The first unofficial US-India Strategic Dialogue organised by The Brookings Institution and the Federation of Indian Chambers of Commerce in Washington, DC threw up some interesting facets on bilateral ties, finds out Aziz Haniffa. The fourth in a five-part series.
Read Part 1: India-US: After the euphoria, skepticism
Read Part II: 'China is sexy as far as America goes. India is, well, interesting'
Read Part III: 'Indian economy is part of the world's engine'
Jonah Blank, former journalist and now policy director for South Asia on the powerful Senate Foreign Relations Committee, believes the Bush administration should have expended its political capital on strongly supporting India's bid for a permanent seat in the United Nations Security Council and being a catalyst in India securing this long-desired position in the world body, instead of the US-India civilian nuclear deal.
Blank, who is also an academic, author and anthropologist, said this was the hat he was wearing to the first unofficial US-India Strategic Dialogue, "rather than my government official hat, in order not only to enable me to speak more forthrightly, but also in order to make sure that I don't inadvertently portray my views as representing anyone's views but my own."
First off, he added, all this talk of framing United States-India relations as 3.0 as Secretary of State Hillary Clinton had done was misleading.
"Someday we will be (there), but I don't think we are now," he said, and argued, "A more accurate framing would be to say that India-US 1.0 lasted from 1947 until the dissolution of the Soviet Union, and India 2.0 began after the dissolution of the Soviet Union, and that we're still in it right now."
Blank agreed with Karl F Inderfurth, former assistant secretary of state for South Asian Affairs in the Clinton administration, that "the centerpiece of India 2.0 was the US-India civil nuclear deal, but I would contend it didn't have to be that's just the way it happened to play out."
There were any number of other issues, he added, "that could have solidified this relationship and moved it forward some of which, quite frankly, may have done a better job of advancing the agenda."

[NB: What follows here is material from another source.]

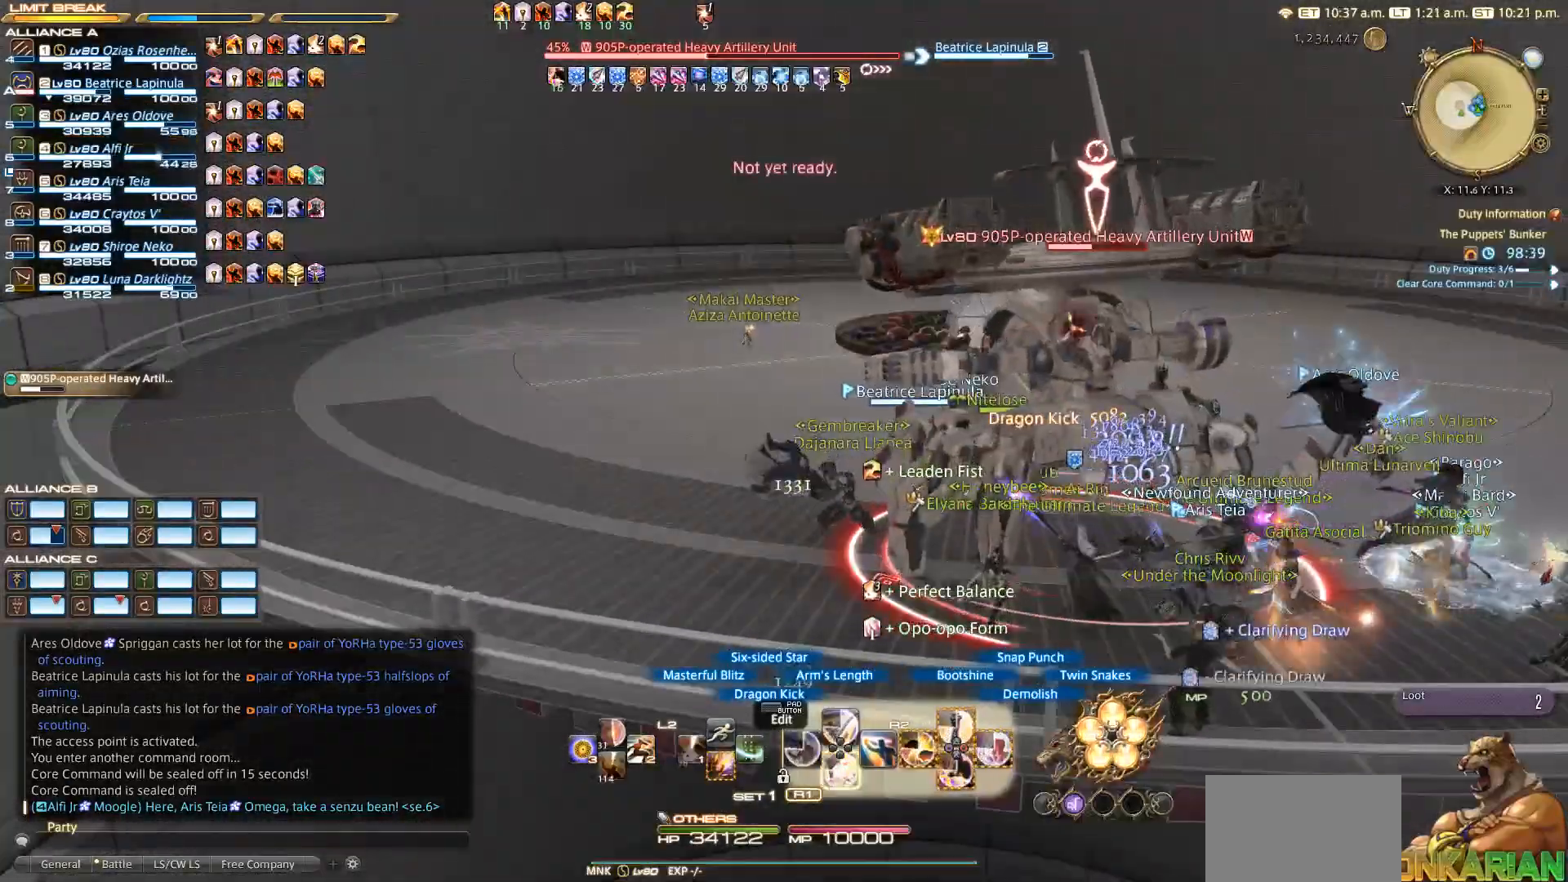
{"dt_ms": 500, "buttons": ["R2"], "left_stick": "center", "right_stick": "center", "events": [[100, "DPAD_DOWN", "down"], [300, "DPAD_DOWN", "up"]]}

Blank said the most important one was the United Nations Security Council, and bemoaned that "the Bush administration decided specifically not to champion India's membership in the UN Security Council with a permanent seat that was an active decision that was made."
If that decision had not been made, he continued, "If the decision had been made to use the political capital to give India a seat on the Security Council, I would contend that that itself would have done at least as much good for the relationship arguably more and may well have helped bring India more into the worldview of seeing international institutions as an avenue for Indian policy, rather than a threat to India sovereignty."
He was quick to acknowledge that "this in not to say that this civil nuclear deal was not important. It was But I would argue it didn't have to be the avenue to solidify India-US 2.0."
He disagreed with the likes of Marshall Bouton and Frank Wisner, who had said on other panels that India would be indispensable to favorable outcomes as far as the US was concerned on the Afghanistan-Pakistan fronts.
"While we have a huge overlap of interests," Blank said, "there's a very limited amount that the US can do to bring about outcomes that we'd like from Pakistan or from Afghanistan. There's a limited amount that India can do on either of those fronts, either. India wants the US to bring about a change in Pakistan's behavior; Pakistan wants the US to bring about a change in India's actions. (But) all of those things are not only unrealistic, but quite rightly unrealistic."
When he was challenged that the nuclear deal was not such a heavy lift for the Bush administration as would have been pushing for a permanent United Nations Security Council seat for India, he countered: "I would say that actually, the civil nuclear deal was a very heavy lift."
The point he was making, he said, was that "it took a lot of the administration's time and political capital It seems on the face of it, at least to be no heavier a lift that if you're going to reform the Security Council, it's very hard to come up with a rationale that would not include India's membership."